At a Saturday night rally in Sarasota, Fla., Mr. Trump followed in that vein, accusing prosecutors of “weaponizing” the law against him. But he did not dispute their accusations.
“You didn’t pay tax on the car or a company apartment. You used an apartment because you need an apartment because you have to travel too far where your house is. You didn’t pay tax. Or education for your grandchildren,” he said.
“Murder’s OK. Human trafficking, no problem. But fringe benefits — you can’t do that.”

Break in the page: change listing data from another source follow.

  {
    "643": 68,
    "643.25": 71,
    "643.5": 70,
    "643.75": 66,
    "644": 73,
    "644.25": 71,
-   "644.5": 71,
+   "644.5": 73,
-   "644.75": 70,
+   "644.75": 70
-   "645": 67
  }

His son Donald Trump Jr. earlier compared the case to the Russian government’s imprisonment of opposition leader and Putin critic Alexei Navalny.
“This is the political persecution of a political enemy,” Mr. Trump Jr. said in a Thursday night television interview on Fox News. “This is what Vladimir Putin does.”
During an arraignment hearing Thursday, Mr. Dunne told Judge Juan Merchan the indictments were not driven by partisanship. “Politics has no role in the grand jury chamber,” Mr. Dunne said.
Alan Futerfas, a Trump Organization attorney, declined to comment about the internal spreadsheets, as did Mary Mulligan, a Weisselberg attorney.
Spokespeople for Mr. Vance and Ms. James — whose offices recently teamed up after years of investigating Mr. Trump’s business practices separately — also declined to comment.
The case against Mr. Trump’s company and Mr. Weisselberg could last well into next year and beyond, legal experts said, because the already balky New York state courts have been further slowed by delays and precautions adopted to protect against the spread of coronavirus. In addition, on Thursday, Mr. Weisselberg’s attorneys said they would need to review potentially millions of pages of evidence in the case, which could further slow the proceedings.
Mr. Futerfas, representing the Trump Organization, said the hard drives turned over Thursday by prosecutors, which represented just the start of document transfers, “might contain literally millions of documents,” and he argued the defense needed more time to delve into them before beginning to file pretrial motions in the case.
“I can’t begin to fathom how much material that the defense attorneys in this case are going to have to sift through,” Mark Bederow, a New York criminal defense lawyer and former Manhattan prosecutor, said.
The next hearing in the case is set for Sept. 20.
Mr. Vance and Ms. James have said their investigations will continue in the meantime, but they have not said much about the direction of their further investigations.